Concrete is known for its inherent fire resistance in addition to several other desirable properties, making it a highly used construction material. Newer scenarios have given rise to enhanced use of high-strength concrete (HSC). However, HSC possesses a dense microstructure because of the lower water-to-binder ratio and finer filler materials. HSC thus has a tendency of explosive spalling when subjected to a rapid increase in temperature. Fibers such as steel and polypropylene (PP) increase the tensile strength and create microchannels in HSC to mitigate explosive spalling, respectively. However, these fibers possess the challenge of lower workability and fiber agglomeration during the mixing of fresh HSC mixes. Water-soluble polymers have been shown to reduce spalling in high-strength mixes at elevated temperatures without compromising on workability. The present work investigates the effect of methyl cellulose (MC) polymer on the hydration of cement and its potential to create additional pores in high-strength mortar mixes at elevated temperatures. The addition of 0.5% MC increased the initial and final setting time of ordinary portland cement by 16% and 10%, respectively. Bound water calculations showed retardation in the initial hydration rate after 1 day of hydration.
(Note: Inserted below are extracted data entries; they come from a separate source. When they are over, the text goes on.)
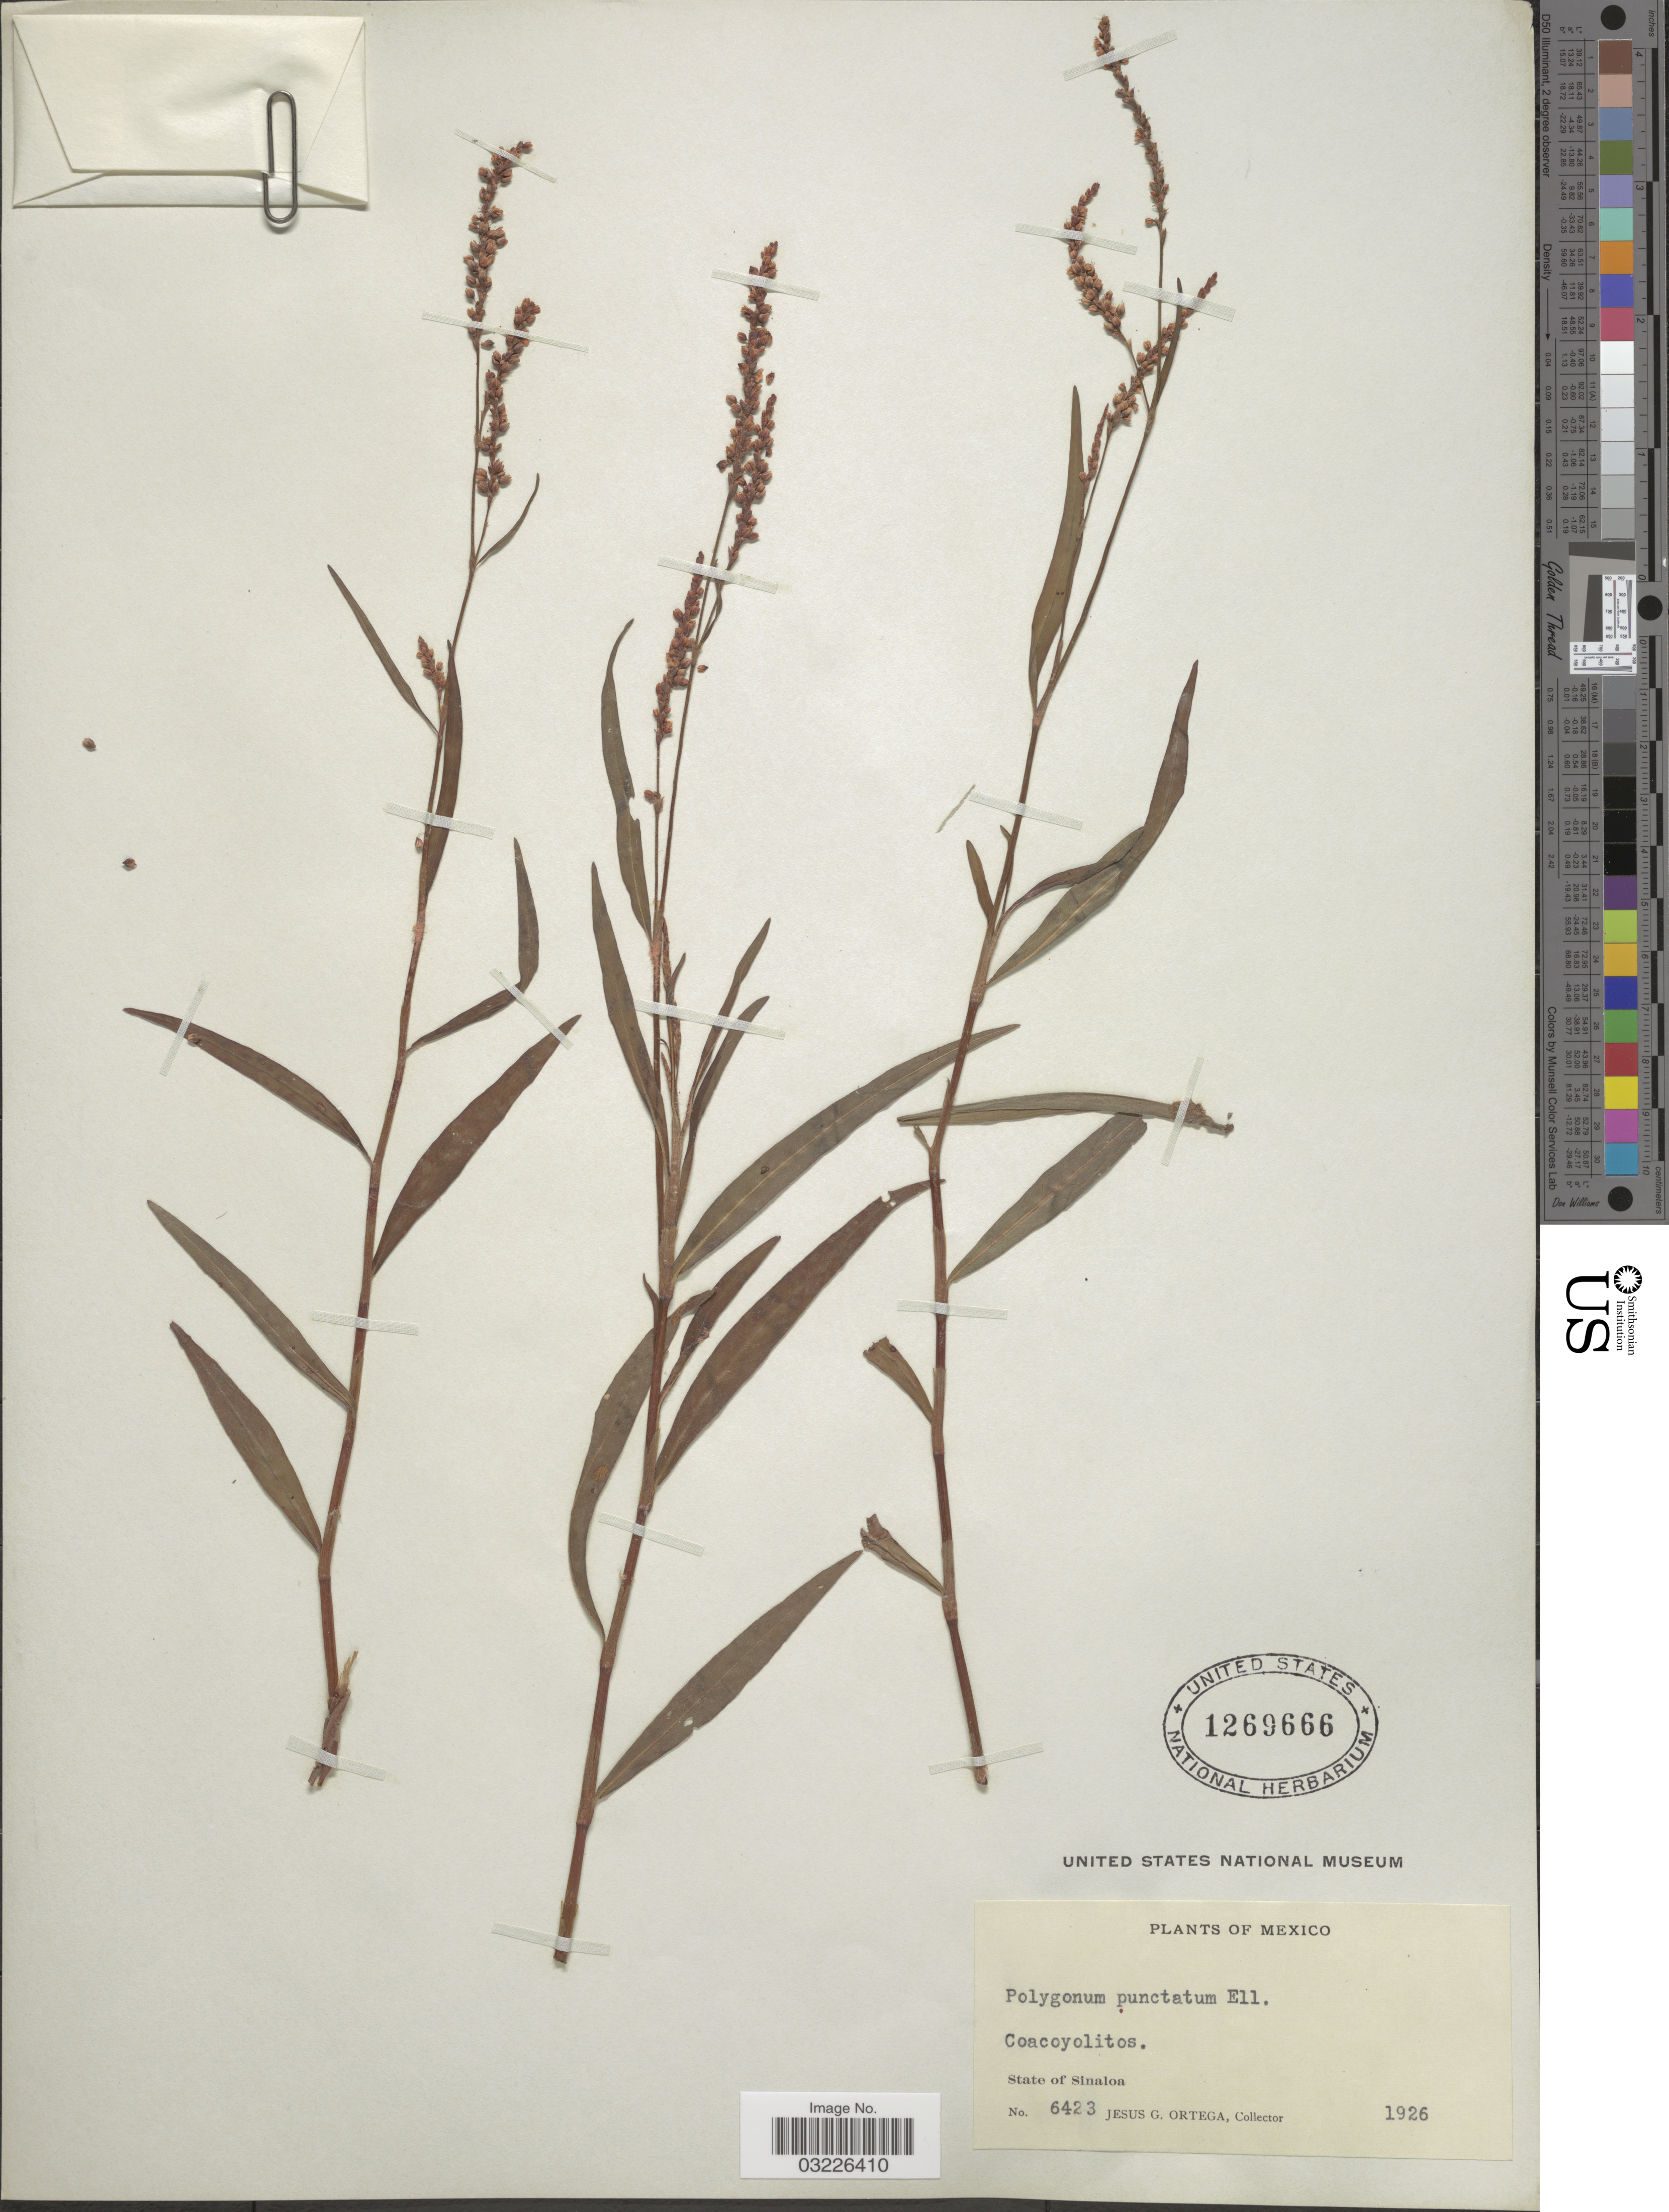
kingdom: Plantae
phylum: Tracheophyta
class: Magnoliopsida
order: Caryophyllales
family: Polygonaceae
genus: Polygonum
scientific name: Polygonum hydropiperoides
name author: Michx.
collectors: J. Ortega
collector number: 6423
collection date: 1926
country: Mexico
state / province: Sinaloa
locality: Coacoyolitos.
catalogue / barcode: US 1269666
However, thermal characterization and Fourier transform infrared spectroscopy (FTIR) results demonstrated that the addition of MC polymer did not alter the rate and degree of hydration of cement pastes in the long term. MC polymer showed high pore creation ability when subjected to elevated temperatures. Higher mass loss and water absorption capacity of MC-mixed mortar samples indicate the formation of interconnected pores that can effectively mitigate explosive spalling. The formation of pores was also confirmed through ultrasonic pulse velocity measurement. The present work is expected to form the basis, and future adoption of MC as a cost-effective water-soluble polymer as admixtures in HSC to reduce the susceptibility to spalling at high temperatures.